In Uganda, desperate families were once served by the grace of a Virginia missionary who opened a home to save severely malnourished children. Today, the Ugandan mission no longer exists after a campaign from woke activists shut down the clinic, in large part because the American running it was white.
Renee Bach became the subject of a three-part HBO docuseries out in September chronicling the controversy that surrounded the nonprofit she started in 2009 at the age of 19 called “Serving His Children” (SHC). Bach explains in the documentary how her Christian faith inspired her to move to Uganda to run the mission center.
“I had never wanted to be like a ‘missionary,'” she said. But a sermon at the end of high school from someone named Clayton King compelled her to travel across the Atlantic on a mission trip to Uganda. The documentary aired audio from that sermon.
“If tonight you’re tired of playing it safe and you’re tired of being predictable and you wanna say, ‘God, I’m gonna go wherever you send me.’ … We are aware that there is a world in need,” King said.
“I honestly don’t know what came over me because it was just like, so overwhelming,” said Bach, who went on to join a volunteer program in 2007 that included other teen girls. Two years later, Bach was opening her own nonprofit to serve Ugandan children in need.

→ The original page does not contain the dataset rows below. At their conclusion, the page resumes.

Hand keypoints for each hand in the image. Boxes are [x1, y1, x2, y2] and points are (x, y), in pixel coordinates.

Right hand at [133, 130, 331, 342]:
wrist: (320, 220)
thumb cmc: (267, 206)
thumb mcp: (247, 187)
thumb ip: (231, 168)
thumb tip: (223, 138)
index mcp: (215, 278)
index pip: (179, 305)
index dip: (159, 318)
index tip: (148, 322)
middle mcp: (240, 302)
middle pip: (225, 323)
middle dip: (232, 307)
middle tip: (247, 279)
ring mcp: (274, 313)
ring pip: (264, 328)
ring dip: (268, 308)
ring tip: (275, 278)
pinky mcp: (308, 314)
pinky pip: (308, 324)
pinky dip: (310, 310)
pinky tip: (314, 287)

But according to the documentary, what started simply as a feeding program quickly morphed into Bach providing complex medical care as impoverished families showed up with dying children.

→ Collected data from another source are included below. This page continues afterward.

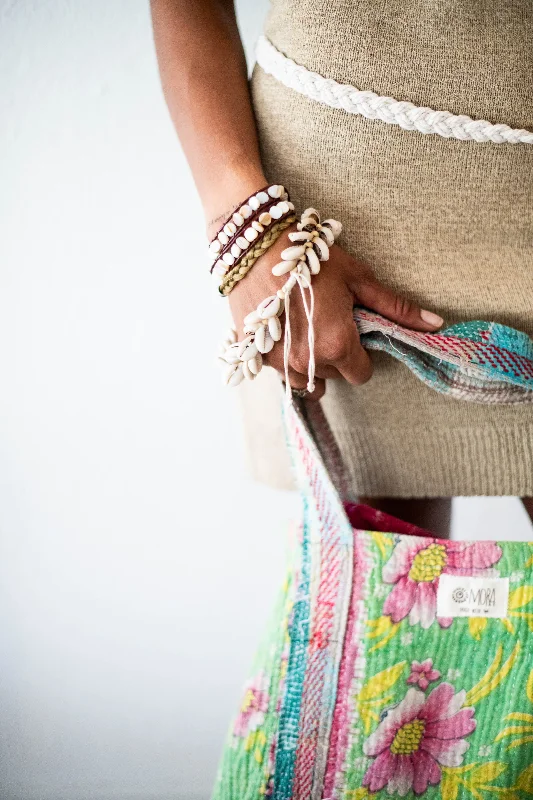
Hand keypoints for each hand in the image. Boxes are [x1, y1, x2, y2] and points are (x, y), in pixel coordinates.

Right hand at [229, 222, 443, 399]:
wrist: (255, 247)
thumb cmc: (311, 258)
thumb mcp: (358, 279)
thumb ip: (396, 308)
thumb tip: (436, 324)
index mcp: (337, 346)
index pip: (361, 375)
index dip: (362, 355)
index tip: (353, 332)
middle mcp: (308, 362)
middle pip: (334, 375)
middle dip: (336, 355)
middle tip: (328, 320)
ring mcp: (279, 363)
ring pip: (306, 380)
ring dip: (311, 362)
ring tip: (306, 328)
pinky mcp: (257, 357)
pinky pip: (281, 372)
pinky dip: (286, 358)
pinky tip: (285, 331)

“I think my mind just started kind of spinning a little bit,” she said, “realizing OK, maybe malnutrition, rehabilitation. This is something that we could really dig into as an organization that would meet a need that isn’t already being fully met in this area.”
Bach went on to turn Serving His Children into a full-time malnutrition rehab center. But years later, Bach’s mission became the target of online activists outraged by white philanthropy.
‘No White Saviors’
“No White Saviors” is a far-left group that specializes in tarring white missionaries to Africa as irredeemably racist. The group is shown in the docuseries as developing its audience and donor network after it began to exploit internal strife at Bach’s Ugandan clinic.
Jackie Kramlich, a volunteer nurse, left Serving His Children over concerns related to Bach’s medical competency. Kramlich began to organize against Bach with blog posts outlining frustrations with clinic leadership that included allegations of medical malpractice. By the summer of 2018, Bach was the subject of online posts from No White Saviors claiming she was guilty of “manslaughter with a side of white privilege” and “neocolonialism.”
“At first, with No White Saviors,” Bach said, “I kind of like, laughed it off, like, ‘Oh yeah, she’ll be on to somebody else tomorrow, so whatever.'”
“But I pretty quickly became their poster child,” Bach added. As the docuseries shows, soon the online harassment campaign provoked death threats that forced Bach to flee the country. The far-left group continued to rake in clicks and donor dollars that ultimately led activists to orchestrate a lawsuit against the Christian missionary.
No White Saviors recruited Primah Kwagala, a Ugandan attorney, to find parents of children served by Bach’s clinic who ultimately died. The activist group wanted to sue the mission as responsible for kids’ deaths — in an impoverished region where severe childhood sickness is common. Kwagala found two mothers willing to blame Bach for their children’s deaths in a Ugandan court.
Bach’s mother, who was the director of the Serving His Children board, said she was shocked to find that the human rights statutes cited “were really written for war crimes” and “not mothers who took their child to a clinic.” According to the docuseries, when the clinic suffered a brief closure over a licensing issue, during which time several children died, Bach’s mother pulled together the clinic’s data and reported that of the 940 children treated by Serving His Children over a six-year period, 105 total children did not survive their severe acute malnutrition — a mortality rate of 11 percent. Meanwhile, a study of patients with the same condition at Uganda’s largest children’s hospital revealed the hospital’s mortality rate was 14 percent. Opponents of the Christian mission, however, were more fixated on Bach’s skin color than her efforts to save starving kids.
Obsessed with Skin Color
No White Saviors continued to make posts centered on Bach’s skin color. It portrayed her as the epitome of white privilege, disguised by selfless service.
Even the Ugandan attorney who represented the parents of deceased children was left bewildered by the activism of the far-left revolutionaries.
“No White Saviors, I believe that they had a different objective than we did,” said Kwagala, who filed the civil suit for the Ugandan mothers.
Bach and her charity ultimately settled with the mothers in 2020, agreeing to pay about $9,300 each, along with no admission of liability for the infant deaths. Bach also announced the same month that Serving His Children would be dissolved, with services no longer available to sick children desperate for treatment.
No White Saviors no doubt counts Serving His Children as a feather in its cap, a white-run nonprofit demonized as a neocolonialist organization that served no other purpose than to assuage some form of white guilt. But Bach was just a Christian missionary who was answering a spiritual call, even if she made mistakes and couldn’t restore every child she served. At the end of the day, Bach will go on living with her family in Virginia. It will be the sick kids in Uganda who suffer from the woke-led destruction of her mission.